FS#50094 - [gnupg] gnugpg has been complied with the memstat debug flag

Attached to Project: Arch Linux
Opened by Michael Van Delft (xotc) - Tuesday, 19 July 2016, 09:01 GMT
Last edited by Doug Newgard (Scimmia) - Wednesday, 20 July 2016, 13:18 GMT
Task Type Bug Report
Category Packages: Core
Status Closed
Assigned To No-one
Architecture All
Severity Very Low
Priority Normal
Reported Version
Due in Version Undecided
Due Date Undecided
Percent Complete 100%
Votes 1
Private No

Details

Description:
It looks like gnupg has been complied with the memstat debug flag, this causes a lot of messy an unnecessary output.

Additional info:
* package version: 2.1.14-1

Steps to reproduce:
Running any gpg command from the terminal will result in a few lines of debug output.
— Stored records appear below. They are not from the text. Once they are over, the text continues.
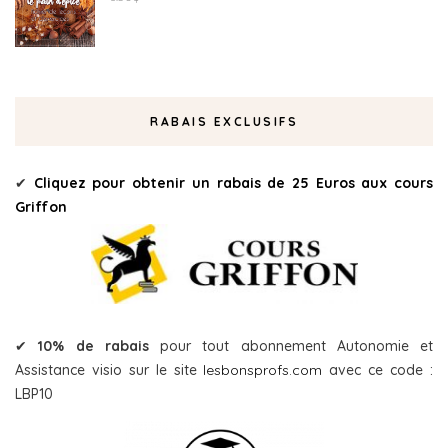
RABAIS EXCLUSIFS
✔
Cliquez pour obtenir un rabais de 25 Euros aux cours
Griffon
✔
10% de rabais
pour tout abonnement Autonomie et
Assistance visio sur le site
lesbonsprofs.com
avec ce code :
LBP10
$ gpg --sign test-file.txt
gpg: enabled debug flags: memstat
gpg: random usage: poolsize=600 mixed=0 polls=0/3 added=15/528
outmix=0 getlvl1=0/0 getlvl2=0/0
gpg: secmem usage: 1344/32768 bytes in 2 blocks
$
This task depends upon

Closed by  Doug Newgard (Scimmia)
Wednesday, 20 July 2016, 13:18 GMT
Reason for closing:  Not a bug
Comment by Doug Newgard (Scimmia) - Tuesday, 19 July 2016, 12:49 GMT
As far as I can tell, this is a run time option, not a build time one. What is the output of `which gpg` and `pgrep -a gpg`?
Comment by Dave Reisner (falconindy) - Tuesday, 19 July 2016, 13:10 GMT
This could also be an alias/function or 'debug memstat' could be present in a gpg config file...
Comment by Doug Newgard (Scimmia) - Tuesday, 19 July 2016, 13:12 GMT
"which" will catch the alias/function case.
Comment by Dave Reisner (falconindy) - Tuesday, 19 July 2016, 13:13 GMT
No it will not...
Comment by Doug Newgard (Scimmia) - Tuesday, 19 July 2016, 13:15 GMT
Sorry, I guess that only works in zsh :(
Comment by Michael Van Delft (xotc) - Wednesday, 20 July 2016, 09:00 GMT
Your absolutely right, it is a run time flag not a compile time one. I'm very sorry about that, please mark this bug as closed.

It appears that it was my ~/.gnupg/gpg.conf file that had "debug-level basic" enabled. I'm not sure where it came from, this was on a fresh install and I'd never edited that file. I suspect it may have been one of the KDE tools (kgpg or kleopatra) I'll keep digging and see why that setting was there.